* [Instructions for the task] Only those lines running from the start of the listing below through the line that holds "teapot: present [753,712,832,779]" are to be written out, exactly and in full.

* [Given records]
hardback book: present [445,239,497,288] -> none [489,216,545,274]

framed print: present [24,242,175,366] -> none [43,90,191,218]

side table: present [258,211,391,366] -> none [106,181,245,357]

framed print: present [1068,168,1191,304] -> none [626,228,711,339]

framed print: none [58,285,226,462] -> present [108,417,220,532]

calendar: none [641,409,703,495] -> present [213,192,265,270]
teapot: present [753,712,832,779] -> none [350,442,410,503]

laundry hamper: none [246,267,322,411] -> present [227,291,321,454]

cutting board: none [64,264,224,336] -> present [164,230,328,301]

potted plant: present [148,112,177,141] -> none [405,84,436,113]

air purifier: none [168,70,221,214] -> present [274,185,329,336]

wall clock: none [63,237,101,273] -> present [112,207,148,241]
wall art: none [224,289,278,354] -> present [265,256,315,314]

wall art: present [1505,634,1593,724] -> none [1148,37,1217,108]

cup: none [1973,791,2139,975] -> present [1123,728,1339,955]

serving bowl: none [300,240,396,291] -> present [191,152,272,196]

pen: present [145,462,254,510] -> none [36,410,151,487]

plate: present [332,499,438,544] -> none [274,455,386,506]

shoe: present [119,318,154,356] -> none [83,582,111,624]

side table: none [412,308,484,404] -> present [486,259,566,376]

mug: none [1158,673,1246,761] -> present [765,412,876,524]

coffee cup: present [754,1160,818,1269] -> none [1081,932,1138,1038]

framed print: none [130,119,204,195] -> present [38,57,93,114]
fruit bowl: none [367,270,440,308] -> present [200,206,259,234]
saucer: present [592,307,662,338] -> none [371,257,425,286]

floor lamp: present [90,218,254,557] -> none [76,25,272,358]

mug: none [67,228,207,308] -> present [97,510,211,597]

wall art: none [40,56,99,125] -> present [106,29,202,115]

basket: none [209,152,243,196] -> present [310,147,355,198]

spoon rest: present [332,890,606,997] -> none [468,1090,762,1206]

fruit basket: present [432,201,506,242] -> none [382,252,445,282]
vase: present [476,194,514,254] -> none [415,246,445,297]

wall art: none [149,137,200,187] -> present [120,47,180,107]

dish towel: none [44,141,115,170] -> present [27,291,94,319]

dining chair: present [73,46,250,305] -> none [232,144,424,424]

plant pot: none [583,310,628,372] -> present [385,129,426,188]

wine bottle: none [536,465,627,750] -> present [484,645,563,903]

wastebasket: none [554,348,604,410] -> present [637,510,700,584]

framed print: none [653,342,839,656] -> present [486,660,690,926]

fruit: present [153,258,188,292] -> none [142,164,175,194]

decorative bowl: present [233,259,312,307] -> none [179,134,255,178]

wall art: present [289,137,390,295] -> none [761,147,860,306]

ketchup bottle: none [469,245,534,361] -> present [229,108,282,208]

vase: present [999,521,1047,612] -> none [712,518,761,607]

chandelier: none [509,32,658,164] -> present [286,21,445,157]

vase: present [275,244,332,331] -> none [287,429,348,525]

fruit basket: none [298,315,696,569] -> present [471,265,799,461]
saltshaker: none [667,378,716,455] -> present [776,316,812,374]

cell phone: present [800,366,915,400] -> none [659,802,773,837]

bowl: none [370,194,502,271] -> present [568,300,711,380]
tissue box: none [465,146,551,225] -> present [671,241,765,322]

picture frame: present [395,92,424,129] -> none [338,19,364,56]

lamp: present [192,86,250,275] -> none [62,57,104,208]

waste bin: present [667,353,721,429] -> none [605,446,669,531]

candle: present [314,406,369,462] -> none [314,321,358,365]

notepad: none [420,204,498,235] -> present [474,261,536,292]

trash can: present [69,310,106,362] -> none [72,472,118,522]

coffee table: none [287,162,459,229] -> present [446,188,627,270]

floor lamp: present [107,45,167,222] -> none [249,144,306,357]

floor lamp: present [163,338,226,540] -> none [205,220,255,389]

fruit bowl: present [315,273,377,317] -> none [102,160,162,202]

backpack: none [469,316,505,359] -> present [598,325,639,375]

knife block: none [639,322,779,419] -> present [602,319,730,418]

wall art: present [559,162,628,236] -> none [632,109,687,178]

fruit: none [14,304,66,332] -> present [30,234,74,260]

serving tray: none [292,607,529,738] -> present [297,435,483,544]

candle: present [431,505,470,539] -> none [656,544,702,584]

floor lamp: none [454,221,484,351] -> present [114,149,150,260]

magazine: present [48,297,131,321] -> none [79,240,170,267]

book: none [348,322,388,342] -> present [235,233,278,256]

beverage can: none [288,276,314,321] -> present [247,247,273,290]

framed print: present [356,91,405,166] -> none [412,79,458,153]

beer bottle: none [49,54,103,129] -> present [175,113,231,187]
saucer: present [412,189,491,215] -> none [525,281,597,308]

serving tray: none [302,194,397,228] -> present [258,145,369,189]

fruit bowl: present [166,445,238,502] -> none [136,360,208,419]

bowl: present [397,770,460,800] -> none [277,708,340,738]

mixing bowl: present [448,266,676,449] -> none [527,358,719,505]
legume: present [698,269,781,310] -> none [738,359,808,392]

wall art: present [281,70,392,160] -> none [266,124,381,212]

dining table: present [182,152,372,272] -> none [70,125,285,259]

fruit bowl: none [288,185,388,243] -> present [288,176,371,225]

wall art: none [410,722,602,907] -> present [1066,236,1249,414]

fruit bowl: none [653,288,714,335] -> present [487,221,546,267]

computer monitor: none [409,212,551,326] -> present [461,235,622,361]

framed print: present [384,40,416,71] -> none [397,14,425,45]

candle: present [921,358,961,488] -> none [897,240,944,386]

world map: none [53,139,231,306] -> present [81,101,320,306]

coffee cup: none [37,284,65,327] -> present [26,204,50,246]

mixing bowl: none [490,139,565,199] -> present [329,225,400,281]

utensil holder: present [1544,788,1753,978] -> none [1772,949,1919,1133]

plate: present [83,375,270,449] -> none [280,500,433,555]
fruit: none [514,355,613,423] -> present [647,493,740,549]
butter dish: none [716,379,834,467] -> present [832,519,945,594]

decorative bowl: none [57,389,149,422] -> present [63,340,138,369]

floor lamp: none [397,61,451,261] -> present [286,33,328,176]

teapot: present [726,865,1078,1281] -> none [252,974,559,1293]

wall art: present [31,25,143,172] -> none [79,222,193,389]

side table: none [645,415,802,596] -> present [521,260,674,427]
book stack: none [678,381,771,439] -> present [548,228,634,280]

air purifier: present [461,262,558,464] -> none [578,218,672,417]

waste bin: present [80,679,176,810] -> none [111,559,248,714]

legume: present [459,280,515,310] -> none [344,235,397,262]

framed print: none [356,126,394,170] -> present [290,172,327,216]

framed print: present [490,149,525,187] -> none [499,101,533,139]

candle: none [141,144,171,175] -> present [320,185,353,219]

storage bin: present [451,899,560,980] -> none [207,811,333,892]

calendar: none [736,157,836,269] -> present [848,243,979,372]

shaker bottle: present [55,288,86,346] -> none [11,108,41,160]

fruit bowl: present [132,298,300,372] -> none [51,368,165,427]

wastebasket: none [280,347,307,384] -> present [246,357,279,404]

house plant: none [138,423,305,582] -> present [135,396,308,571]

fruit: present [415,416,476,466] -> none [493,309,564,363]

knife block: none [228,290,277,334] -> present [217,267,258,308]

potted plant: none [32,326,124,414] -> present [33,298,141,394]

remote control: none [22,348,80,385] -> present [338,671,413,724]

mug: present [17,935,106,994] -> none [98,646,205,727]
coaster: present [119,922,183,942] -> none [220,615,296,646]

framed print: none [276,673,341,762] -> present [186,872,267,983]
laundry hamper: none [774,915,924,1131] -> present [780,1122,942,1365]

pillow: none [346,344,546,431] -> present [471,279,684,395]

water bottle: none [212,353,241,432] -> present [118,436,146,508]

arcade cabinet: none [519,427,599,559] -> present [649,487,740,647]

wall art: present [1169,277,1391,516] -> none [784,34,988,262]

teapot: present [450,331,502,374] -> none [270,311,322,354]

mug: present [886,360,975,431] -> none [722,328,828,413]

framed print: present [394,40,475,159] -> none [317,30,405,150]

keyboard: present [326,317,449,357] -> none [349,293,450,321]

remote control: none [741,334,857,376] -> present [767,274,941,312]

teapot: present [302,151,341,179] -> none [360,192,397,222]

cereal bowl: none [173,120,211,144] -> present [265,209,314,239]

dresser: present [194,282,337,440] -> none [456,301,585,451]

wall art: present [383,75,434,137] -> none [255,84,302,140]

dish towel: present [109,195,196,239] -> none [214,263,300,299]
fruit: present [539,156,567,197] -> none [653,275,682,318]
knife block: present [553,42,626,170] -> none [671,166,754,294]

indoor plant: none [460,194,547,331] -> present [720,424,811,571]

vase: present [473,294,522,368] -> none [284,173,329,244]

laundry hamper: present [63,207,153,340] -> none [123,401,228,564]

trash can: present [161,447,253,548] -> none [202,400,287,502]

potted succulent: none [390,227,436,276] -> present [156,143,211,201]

* [Exercise output]
hardback book: present [445,239,497,288] -> none [489,216,545,274]

framed print: present [24,242,175,366] -> none [43,90,191,218]

side table: present [258,211,391,366] -> none [106,181,245,357]

framed print: present [1068,168,1191,304] -> none [626,228,711,339]

framed print: none [58,285,226,462] -> present [108,417,220,532]

calendar: none [641,409,703,495] -> present [213,192,265,270]
teapot: present [753,712,832,779] -> none [350,442,410,503]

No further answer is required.